The physiology, pharmacology, and trophic effectiveness of synapses formed by autonomic preganglionic nerves on frog skeletal muscle.

Abstract

Frog sartorius muscles, newly denervated and transplanted to the lymph sac of the back, are reinnervated by implanted cholinergic nerves (spinal somatic motor nerves or the preganglionic sympathetic splanchnic nerve), but not by nerves that do not release ACh [acetylcholine] (skin sensory or sympathetic post-ganglionic nerves). Foreign somatic motor nerves (SMN) form synapses that resemble normal sartorius neuromuscular junctions electrophysiologically. Axons of the sympathetic preganglionic splanchnic nerve (SPN) grow throughout the muscle, but only a small percentage of fibers form synapses. Most EPP [end plate potential] are of low quantal content, generally subthreshold. Long onset latencies and multiple post-synaptic responses indicate that innervation is multiple, multi-terminal and by unmyelinated axons.

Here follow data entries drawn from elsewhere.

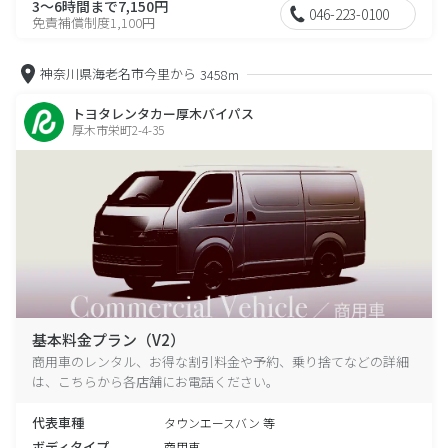
3～6時間まで7,150円
046-223-0100
免責補償制度1,100円
神奈川県海老名市今里から
3458m
トヨタレンタカー厚木バイパス
厚木市栄町2-4-35
基本料金プラン（V2）
商用車のレンタル、お得な割引料金や予約、乗り捨てなどの詳細
は、こちらから各店舗にお電話ください。
代表車種
タウンエースバン 等
ボディタイプ
商用車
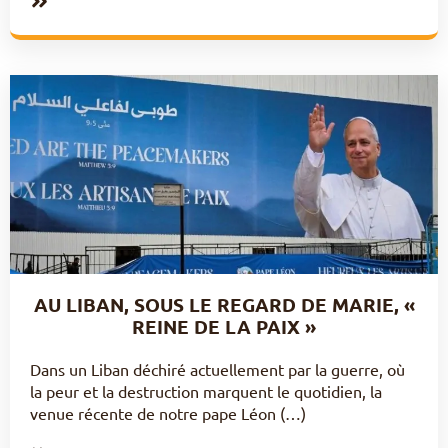
AU LIBAN, SOUS LE REGARD DE MARIE, «
REINE DE LA PAIX »
Dans un Liban déchiré actuellement par la guerre, où
la peur et la destruction marquent le quotidien, la
venue récente de notre pape Léon (…)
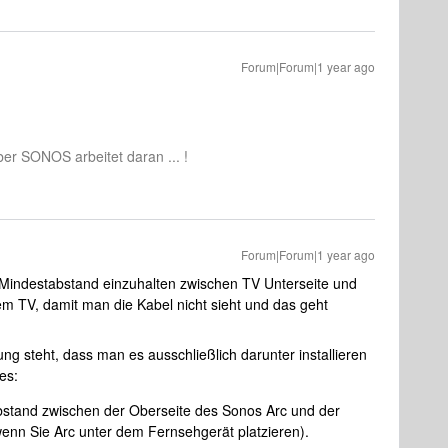
Forum|Forum|1 year ago
aber SONOS arbeitet daran ... !
Forum|Forum|1 year ago
 Mindestabstand einzuhalten zwischen TV Unterseite und
em TV, damit man die Kabel nicht sieht und das geht
ng steht, dass man es ausschließlich darunter installieren
 es:
bstand zwischen der Oberseite des Sonos Arc und der
wenn Sie Arc unter dem Fernsehgerät platzieren).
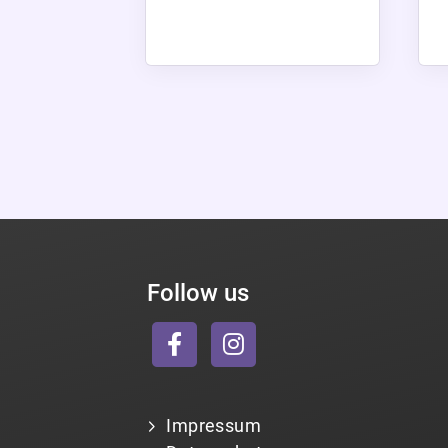
Follow us
Impressum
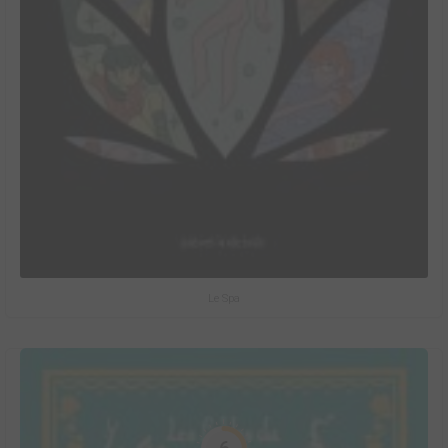
Le Spa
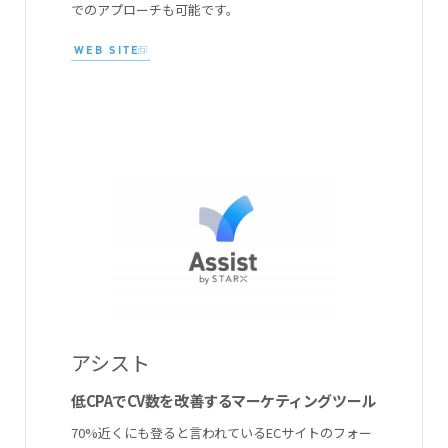
でのアプローチも可能です。
WEB SITE
アシスト
低CPAでCV数を改善するマーケティングツール
70%近くにも登ると言われているECサイトのフォー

Spontaneous miniature EPP at splanchnic junctions occur at an average rate under 0.1/s. Their average amplitude and time course are about the same as for control muscles, but the variability of amplitudes is greater than for control muscles. The amount of facilitation shown by SPN-evoked EPP is the same as by s.m.n. EPP, but the time course is almost twice as long. SPN-reinnervated fibers show dramatic post-tetanic potentiation proceeded by depression, following as few as 20-50 stimuli. As judged by standard physiological and histochemical criteria, ACh esterase is absent at SPN junctions. The pharmacological responses of the SPN junctions are similar to those of normal or foreign SMN innervated neuromuscular junctions in their sensitivity to the cholinergic blocking agents D-tubocurarine and hexamethonium. The SPN is capable of restricting ACh sensitivity to the sites of nerve contacts, although this restriction occurs more slowly and less completely than with SMN reinnervation. The loss of extrajunctional ACh sensitivity can be correlated with effectiveness of innervation; but significant restriction occurs even in SPN reinnervated fibers that probably never contract to nerve stimulation.